Record excerpts:
....................

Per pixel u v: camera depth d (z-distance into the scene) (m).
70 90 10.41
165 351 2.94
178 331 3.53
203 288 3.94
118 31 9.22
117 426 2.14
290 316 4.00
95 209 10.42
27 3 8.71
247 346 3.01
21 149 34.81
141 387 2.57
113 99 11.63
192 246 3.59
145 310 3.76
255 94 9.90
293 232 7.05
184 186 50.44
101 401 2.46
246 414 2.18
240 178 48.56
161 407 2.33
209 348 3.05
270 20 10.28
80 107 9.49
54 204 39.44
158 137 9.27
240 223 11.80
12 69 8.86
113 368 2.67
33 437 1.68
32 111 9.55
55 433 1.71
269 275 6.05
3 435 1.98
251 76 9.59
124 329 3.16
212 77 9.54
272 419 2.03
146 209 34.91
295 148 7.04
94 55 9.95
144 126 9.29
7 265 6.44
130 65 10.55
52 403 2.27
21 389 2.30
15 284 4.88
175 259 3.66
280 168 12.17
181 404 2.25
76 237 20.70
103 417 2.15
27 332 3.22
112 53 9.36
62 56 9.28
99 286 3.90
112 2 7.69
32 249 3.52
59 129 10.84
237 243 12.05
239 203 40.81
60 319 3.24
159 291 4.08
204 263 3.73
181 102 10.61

....................

When transcribing the data, keep every line exactly as it is.

Per pixel u v: camera depth d (z-distance into the scene) (m).
70 90 10.41
165 351 2.94
178 331 3.53
203 288 3.94
118 31 9.22
117 426 2.14
290 316 4.00
95 209 10.42
27 3 8.71
247 346 3.01
21 149 34.81
141 387 2.57
113 99 11.63
192 246 3.59
145 310 3.76
255 94 9.90
293 232 7.05
184 186 50.44
101 401 2.46
246 414 2.18
240 178 48.56
161 407 2.33
209 348 3.05
270 20 10.28
80 107 9.49
54 204 39.44
158 137 9.27
240 223 11.80
12 69 8.86
113 368 2.67
33 437 1.68
32 111 9.55
55 433 1.71
269 275 6.05
3 435 1.98
251 76 9.59
124 329 3.16
212 77 9.54
272 419 2.03
146 209 34.91
295 148 7.04
94 55 9.95
144 126 9.29
7 265 6.44
130 65 10.55
52 403 2.27
21 389 2.30
15 284 4.88
175 259 3.66
280 168 12.17
181 404 2.25
76 237 20.70
103 417 2.15
27 332 3.22
112 53 9.36
62 56 9.28
99 286 3.90
112 2 7.69
32 249 3.52
59 129 10.84
237 243 12.05
239 203 40.81
60 319 3.24
159 291 4.08
204 263 3.73
181 102 10.61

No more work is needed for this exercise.